Start – first time – every time

A battery is one of the most important automotive components – it is responsible for engine start-up as well as the reliable operation of all electrical systems

The first reusable lead-acid power-storage battery was introduced in 1859 by French Physicist Gaston Planté. His design used an anode (negative electrode) made of lead and a cathode (positive electrode) made of lead dioxide. Both were submerged in a shared electrolyte solution.

While batteries had been around since the 1700s, the biggest difference was the design that allowed the battery to be recharged by reversing the natural chemical reaction.

According to the Department of Energy in the United States, 30 percent of automobiles manufactured in the early 1900s were electric powered. In later years, further advances in the technology resulted in lead-acid batteries becoming widespread in a variety of industries.

Today, the benefits associated with lead-acid technology mean that it is still being used to start vehicles.

Truck application

Batteries used in a commercial application are regularly exposed to severe operating environments. In addition, truck batteries are normally mounted on the subframe and subjected to vibrations, so they are designed to
be mechanically stronger and harder than those used in cars.

The electrics in trucks (unlike those found in cars) are normally rated at 24V, and therefore require two batteries connected in series. This is necessary because the engine components in trucks (like the pistons and crankshaft of a diesel engine) are much larger than those found in cars and more torque is required to turn the motor over.

Buses and trucks also have electrical systems that place greater demand on batteries. Interior lighting, heaters and air-conditioning systems are often operated while the vehicle is switched off. Therefore, batteries need higher amperage for starting and have a greater capacity so that they do not run flat.

Battery performance is directly proportional to the working surface area of the lead plates, so batteries for trucks are also heavier and longer than those used in cars.

Battery types 

According to Willard Batteries South Africa, vented or flooded batteries are the most common form of lead-acid battery used in production vehicles. This type of battery has a cover with one or more openings through which the gas generated by the battery can escape.

Some may require top-up with distilled water, but batteries can also be fitted with tamper-proof plugs that prevent internal access to the battery. This type of battery has “free” electrolyte which means that the acid moves freely within it.

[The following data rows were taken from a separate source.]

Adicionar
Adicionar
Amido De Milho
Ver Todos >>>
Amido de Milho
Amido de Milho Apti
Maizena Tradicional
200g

• The starting (cranking) or shallow-cycle type of battery is designed to deliver large bursts of power for a short time, as is needed to start an engine.

• The deep-cycle (or motive) type is designed to provide power continuously for long periods of time.

• Enhanced flooded batteries (EFB) were developed for use in stop-start vehicles. The EFB design incorporates a porous fibre material (sometimes called “scrim”) along with plates that are thicker than a conventional flooded battery.

Sealed maintenance-free (SMF) battery

Willard Batteries explains that some manufacturers use the term “maintenance free” to describe a battery that is sealed and has a water loss below a certain level. This term can refer to a number of different constructions, including ones with only a slight modification to the flooded style.

Valve regulated lead-acid (VRLA) battery

One major response to the changing power needs of today’s vehicles has been the development of absorbed-glass-mat (AGM) batteries. Gas will only escape from this battery if the internal pressure exceeds a predetermined level. Also, the electrolyte is immobilised, which means that the acid is suspended in either a gel or a glass-mat structure.

Willard says that VRLA batteries bring many benefits to vehicle system design. First, they typically have much lower internal resistance than traditional flooded batteries, meaning that they will heat up less during the charge/discharge cycle, which improves longevity.

Second, AGM batteries can be more deeply discharged than traditional flooded batteries. This is a critical benefit, since the increased electrical demands of modern vehicles mean that the battery must meet peak loads when alternator output is maxed out.

Third, due to their construction, AGM batteries are more vibration resistant than traditional flooded batteries and, because they are sealed and spill-free, can be stored and operated in any orientation.

Need to know

• Maintenance: the term “maintenance-free” isn’t entirely accurate, as all starter batteries require regular testing and cleaning, or lubrication of terminals, to perform at an optimal level.

• For a battery to remain in good working order, it should be maintained in a fully charged state by the vehicle’s charging system.

• Charging voltage coming from the alternator should be between 13,8 and 14,3V.

It would seem that the benefits associated with AGM batteries present an attractive proposition to fleet managers who want to avoid having to rescue forgetful drivers.  Since they are more durable than traditional flooded batteries, have a lower internal resistance, and can be allowed to discharge further, they are likely to provide a cost benefit over the long term, too.